(Collected data)
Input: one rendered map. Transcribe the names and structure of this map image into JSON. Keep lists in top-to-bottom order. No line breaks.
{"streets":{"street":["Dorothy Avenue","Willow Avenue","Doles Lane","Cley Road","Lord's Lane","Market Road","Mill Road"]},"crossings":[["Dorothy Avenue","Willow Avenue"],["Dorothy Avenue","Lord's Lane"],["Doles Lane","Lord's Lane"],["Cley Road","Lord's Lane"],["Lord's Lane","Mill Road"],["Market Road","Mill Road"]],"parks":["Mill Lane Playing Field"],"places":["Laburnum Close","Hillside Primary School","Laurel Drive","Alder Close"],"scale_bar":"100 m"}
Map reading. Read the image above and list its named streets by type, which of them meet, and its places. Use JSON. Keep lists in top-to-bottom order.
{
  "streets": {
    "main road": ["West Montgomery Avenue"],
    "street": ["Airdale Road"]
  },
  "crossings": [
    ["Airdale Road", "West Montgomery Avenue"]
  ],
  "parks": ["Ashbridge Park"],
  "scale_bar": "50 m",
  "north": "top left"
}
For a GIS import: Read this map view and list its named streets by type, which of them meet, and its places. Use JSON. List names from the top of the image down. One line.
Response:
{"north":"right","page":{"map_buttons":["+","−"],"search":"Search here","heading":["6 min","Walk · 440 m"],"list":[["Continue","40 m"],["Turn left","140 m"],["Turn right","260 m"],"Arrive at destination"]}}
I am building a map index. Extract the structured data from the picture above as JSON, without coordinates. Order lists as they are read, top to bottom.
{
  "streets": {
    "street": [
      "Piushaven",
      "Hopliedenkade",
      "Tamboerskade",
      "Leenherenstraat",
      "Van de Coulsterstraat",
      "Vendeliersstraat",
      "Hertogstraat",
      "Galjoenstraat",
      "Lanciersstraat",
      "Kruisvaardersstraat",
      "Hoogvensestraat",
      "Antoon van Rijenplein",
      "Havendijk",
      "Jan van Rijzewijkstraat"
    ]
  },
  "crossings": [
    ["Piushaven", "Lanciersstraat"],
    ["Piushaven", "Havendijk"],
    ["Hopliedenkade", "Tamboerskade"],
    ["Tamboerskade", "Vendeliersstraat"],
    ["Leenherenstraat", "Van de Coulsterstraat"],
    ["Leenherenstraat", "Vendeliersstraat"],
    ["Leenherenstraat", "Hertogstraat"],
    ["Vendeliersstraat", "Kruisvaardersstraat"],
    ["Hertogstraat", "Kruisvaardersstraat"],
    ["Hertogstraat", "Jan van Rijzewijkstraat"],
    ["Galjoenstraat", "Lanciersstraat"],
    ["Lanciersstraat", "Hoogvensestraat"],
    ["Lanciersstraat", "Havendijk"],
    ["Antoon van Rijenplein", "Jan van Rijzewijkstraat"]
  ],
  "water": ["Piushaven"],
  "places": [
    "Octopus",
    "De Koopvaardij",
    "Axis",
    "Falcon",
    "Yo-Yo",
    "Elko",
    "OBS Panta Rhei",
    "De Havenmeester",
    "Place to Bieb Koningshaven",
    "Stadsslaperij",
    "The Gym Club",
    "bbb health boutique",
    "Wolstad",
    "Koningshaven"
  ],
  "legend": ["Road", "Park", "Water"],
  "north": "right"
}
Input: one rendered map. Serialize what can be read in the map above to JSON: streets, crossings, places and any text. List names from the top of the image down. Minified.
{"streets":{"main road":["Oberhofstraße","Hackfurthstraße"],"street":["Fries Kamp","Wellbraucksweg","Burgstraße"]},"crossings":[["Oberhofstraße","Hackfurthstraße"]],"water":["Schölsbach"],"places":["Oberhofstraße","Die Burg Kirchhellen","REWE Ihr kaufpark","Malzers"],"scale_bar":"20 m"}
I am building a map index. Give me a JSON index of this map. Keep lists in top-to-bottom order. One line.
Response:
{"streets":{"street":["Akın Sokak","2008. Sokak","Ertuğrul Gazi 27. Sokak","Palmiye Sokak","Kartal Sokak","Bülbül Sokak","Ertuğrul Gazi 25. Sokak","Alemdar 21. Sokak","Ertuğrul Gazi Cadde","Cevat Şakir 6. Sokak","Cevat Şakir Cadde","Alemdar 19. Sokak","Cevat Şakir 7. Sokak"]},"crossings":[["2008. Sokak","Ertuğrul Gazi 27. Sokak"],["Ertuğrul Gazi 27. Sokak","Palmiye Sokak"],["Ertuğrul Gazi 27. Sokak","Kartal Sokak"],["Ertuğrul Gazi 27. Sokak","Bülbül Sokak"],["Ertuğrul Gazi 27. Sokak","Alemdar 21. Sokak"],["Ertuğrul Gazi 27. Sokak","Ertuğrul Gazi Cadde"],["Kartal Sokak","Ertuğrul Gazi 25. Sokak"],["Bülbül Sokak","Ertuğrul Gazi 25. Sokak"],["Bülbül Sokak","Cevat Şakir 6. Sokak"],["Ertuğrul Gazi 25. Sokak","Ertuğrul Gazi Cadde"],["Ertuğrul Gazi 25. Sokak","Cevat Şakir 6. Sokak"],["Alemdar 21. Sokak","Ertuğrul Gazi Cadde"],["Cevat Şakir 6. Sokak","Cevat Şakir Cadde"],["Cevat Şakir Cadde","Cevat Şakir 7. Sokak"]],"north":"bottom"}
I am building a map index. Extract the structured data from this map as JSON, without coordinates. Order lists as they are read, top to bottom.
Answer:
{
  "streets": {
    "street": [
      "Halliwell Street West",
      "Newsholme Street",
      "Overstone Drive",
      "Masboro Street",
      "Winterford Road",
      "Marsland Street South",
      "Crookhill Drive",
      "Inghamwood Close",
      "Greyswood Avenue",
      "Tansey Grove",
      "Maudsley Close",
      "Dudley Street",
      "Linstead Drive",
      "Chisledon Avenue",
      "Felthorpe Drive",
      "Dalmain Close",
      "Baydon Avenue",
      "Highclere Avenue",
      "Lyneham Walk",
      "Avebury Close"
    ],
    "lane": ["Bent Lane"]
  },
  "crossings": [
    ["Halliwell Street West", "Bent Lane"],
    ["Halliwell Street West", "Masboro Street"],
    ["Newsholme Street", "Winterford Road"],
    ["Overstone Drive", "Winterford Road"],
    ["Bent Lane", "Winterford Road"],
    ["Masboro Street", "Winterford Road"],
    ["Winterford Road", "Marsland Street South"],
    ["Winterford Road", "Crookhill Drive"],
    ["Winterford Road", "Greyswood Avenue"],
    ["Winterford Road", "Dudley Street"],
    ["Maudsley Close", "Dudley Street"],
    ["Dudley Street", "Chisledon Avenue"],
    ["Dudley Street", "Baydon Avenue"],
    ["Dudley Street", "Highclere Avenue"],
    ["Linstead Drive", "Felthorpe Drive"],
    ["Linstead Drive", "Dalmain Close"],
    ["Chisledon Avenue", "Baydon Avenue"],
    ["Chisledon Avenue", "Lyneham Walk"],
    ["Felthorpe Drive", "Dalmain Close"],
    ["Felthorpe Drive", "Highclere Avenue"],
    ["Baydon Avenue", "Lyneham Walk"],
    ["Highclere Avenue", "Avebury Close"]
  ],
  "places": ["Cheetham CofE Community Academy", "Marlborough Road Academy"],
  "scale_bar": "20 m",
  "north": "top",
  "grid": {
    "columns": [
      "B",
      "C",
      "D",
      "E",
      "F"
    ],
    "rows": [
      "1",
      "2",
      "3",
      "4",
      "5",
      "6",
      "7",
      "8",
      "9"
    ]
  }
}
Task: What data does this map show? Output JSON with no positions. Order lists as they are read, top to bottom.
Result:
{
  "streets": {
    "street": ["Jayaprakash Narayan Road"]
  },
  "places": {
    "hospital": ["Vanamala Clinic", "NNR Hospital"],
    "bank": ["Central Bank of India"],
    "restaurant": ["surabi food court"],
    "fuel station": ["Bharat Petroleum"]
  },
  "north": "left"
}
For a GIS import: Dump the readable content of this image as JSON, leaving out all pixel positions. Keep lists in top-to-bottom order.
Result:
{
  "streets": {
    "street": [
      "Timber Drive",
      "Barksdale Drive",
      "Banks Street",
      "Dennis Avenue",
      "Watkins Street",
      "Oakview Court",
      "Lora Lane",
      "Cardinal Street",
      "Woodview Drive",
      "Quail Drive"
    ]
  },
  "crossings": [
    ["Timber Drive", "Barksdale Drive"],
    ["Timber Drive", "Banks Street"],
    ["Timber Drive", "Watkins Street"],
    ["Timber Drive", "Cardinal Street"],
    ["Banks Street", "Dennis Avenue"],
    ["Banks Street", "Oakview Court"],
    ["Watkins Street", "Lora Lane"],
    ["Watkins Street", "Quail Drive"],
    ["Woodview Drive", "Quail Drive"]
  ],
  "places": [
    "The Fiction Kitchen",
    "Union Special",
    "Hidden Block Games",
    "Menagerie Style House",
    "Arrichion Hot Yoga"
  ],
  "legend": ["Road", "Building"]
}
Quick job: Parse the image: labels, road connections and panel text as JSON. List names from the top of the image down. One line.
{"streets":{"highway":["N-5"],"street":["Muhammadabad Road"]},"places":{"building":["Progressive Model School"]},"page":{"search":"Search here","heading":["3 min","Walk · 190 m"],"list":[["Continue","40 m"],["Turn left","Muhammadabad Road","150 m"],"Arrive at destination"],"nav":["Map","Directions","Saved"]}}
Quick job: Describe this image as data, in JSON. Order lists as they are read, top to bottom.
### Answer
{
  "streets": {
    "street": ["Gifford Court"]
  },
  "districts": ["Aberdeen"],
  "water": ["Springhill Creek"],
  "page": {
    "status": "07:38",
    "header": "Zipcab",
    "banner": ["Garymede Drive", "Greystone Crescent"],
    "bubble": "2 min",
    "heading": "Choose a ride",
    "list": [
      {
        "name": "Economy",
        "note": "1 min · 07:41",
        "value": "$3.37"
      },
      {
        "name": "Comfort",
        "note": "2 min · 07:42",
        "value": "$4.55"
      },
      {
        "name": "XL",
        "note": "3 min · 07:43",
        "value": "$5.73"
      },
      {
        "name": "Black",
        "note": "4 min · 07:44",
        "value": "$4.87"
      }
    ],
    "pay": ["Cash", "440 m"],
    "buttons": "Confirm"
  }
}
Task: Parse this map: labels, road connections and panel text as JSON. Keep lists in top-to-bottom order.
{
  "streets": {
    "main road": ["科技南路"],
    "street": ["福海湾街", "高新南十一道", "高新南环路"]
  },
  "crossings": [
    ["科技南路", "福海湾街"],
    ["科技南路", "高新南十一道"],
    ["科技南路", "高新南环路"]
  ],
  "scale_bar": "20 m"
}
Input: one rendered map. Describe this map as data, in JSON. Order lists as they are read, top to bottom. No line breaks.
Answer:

Exercise details:
Word for word, restate the lines of the data above that fall between the line holding "For a GIS import: Dump" and the line holding "Quick job: Describe", inclusive, and no other lines.

Expected answer:
For a GIS import: Dump the readable content of this image as JSON, leaving out all pixel positions. Keep lists in top-to-bottom order.
Result:
{
  "streets": {
    "street": [
      "Timber Drive",
      "Barksdale Drive",
      "Banks Street",
      "Dennis Avenue",
      "Watkins Street",
      "Oakview Court",
      "Lora Lane",
      "Cardinal Street",
      "Woodview Drive",
      "Quail Drive"
    ]
  },
  "crossings": [
    ["Timber Drive", "Barksdale Drive"],
    ["Timber Drive", "Banks Street"],
    ["Timber Drive", "Watkins Street"],
    ["Timber Drive", "Cardinal Street"],
    ["Banks Street", "Dennis Avenue"],
    ["Banks Street", "Oakview Court"],
    ["Watkins Street", "Lora Lane"],
    ["Watkins Street", "Quail Drive"],
    ["Woodview Drive", "Quail Drive"]
  ],
  "places": [
    "The Fiction Kitchen",
    "Union Special",
    "Hidden Block Games",
    "Menagerie Style House",
    "Arrichion Hot Yoga"
  ],
  "legend": ["Road", "Building"]
}
Quick job: Parse the image: labels, road connections and panel text as JSON. List names from the top of the image down. One line.
{"streets":{"highway":["N-5"],"street":["Muhammadabad Road"]},"places":{"building":["Progressive Model School"]},"page":{"search":"Search here","heading":["3 min","Walk · 190 m"],"list":[["Continue","40 m"],["Turn left","Muhammadabad Road","150 m"],"Arrive at destination"],"nav":["Map","Directions","Saved"]}}
Quick job: Describe this image as data, in JSON. Order lists as they are read, top to bottom.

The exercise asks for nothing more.